Exercise requirements = Each record must be output exactly and in full.

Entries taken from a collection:
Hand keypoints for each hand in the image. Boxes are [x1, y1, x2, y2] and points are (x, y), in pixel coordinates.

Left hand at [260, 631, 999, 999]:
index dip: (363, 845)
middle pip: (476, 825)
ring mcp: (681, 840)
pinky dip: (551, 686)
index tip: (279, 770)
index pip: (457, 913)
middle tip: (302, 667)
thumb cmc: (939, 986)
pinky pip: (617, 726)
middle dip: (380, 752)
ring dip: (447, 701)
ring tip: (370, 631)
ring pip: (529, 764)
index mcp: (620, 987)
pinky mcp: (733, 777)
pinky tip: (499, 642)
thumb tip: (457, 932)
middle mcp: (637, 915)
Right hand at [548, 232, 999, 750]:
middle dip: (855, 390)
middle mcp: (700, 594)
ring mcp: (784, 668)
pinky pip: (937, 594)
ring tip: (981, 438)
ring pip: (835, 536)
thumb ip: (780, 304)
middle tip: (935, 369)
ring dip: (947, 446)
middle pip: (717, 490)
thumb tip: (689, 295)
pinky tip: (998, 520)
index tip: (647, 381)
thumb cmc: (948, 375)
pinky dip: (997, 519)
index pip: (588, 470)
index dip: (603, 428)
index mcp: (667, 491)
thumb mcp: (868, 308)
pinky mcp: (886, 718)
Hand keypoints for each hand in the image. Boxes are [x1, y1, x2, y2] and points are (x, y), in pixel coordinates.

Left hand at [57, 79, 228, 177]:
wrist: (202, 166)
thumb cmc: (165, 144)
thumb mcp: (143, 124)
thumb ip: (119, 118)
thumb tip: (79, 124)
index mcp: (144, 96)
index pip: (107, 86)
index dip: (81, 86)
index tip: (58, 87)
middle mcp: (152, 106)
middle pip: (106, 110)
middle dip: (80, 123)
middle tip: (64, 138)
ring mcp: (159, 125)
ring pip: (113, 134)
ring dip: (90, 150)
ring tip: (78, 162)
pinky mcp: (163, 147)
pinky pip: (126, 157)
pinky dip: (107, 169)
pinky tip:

Solution for this exercise =
Hand keypoints for each hand in the image. Boxes are [x1, y1, x2, y2] and points are (x, y), in pixel coordinates.

Left hand at [260, 631, 999, 999]:
index dip: (363, 845)
middle pip: (476, 825)
ring mcp: (681, 840)
pinky dip: (551, 686)
index tip: (279, 770)
index pip: (457, 913)
middle tip: (302, 667)
thumb cmc: (939, 986)
pinky pip: (617, 726)
middle dip: (380, 752)
ring dip: (447, 701)
ring tip: (370, 631)
ring pip: (529, 764)
index mcp: (620, 987)
pinky mcp: (733, 777)
pinky tip: (499, 642)
thumb tip: (457, 932)
middle mcp: (637, 915)
Right hand at [548, 232, 999, 750]:
middle dip: (855, 390)
middle mcp: (700, 594)
ring mcp: (784, 668)
pinky pip: (937, 594)
ring tip: (981, 438)
ring pip: (835, 536)
thumb ip: (780, 304)
middle tip: (935, 369)
ring dip: (947, 446)
middle pip: (717, 490)
thumb tip: (689, 295)
pinky tip: (998, 520)
index tip: (647, 381)
thumb cmc: (948, 375)
pinky dip: (997, 519)
index pip: (588, 470)
index dip: (603, 428)
index mcp: (667, 491)
thumb mcp: (868, 308)
pinky mcp: (886, 718)
Hand keypoints for each hand in the image. Boxes are [x1, y1, x2, y2] and points are (x, y), in pixel coordinates.

Left hand at [57, 79, 228, 177]:
wrist: (202, 166)
thumb cmc: (165, 144)
thumb mcp: (143, 124)
thumb ip: (119, 118)
thumb tip: (79, 124)
index mcp: (144, 96)
index pip: (107, 86)
index dip: (81, 86)
index tip: (58, 87)
middle mcp: (152, 106)
middle pip: (106, 110)
middle dip: (80, 123)
middle tip: (64, 138)
ring mcp: (159, 125)
ring pip: (113, 134)
ring dip: (90, 150)
ring tip: (78, 162)
pinky mcp: (163, 147)
pinky pip: (126, 157)
pinky dip: (107, 169)
pinky tip:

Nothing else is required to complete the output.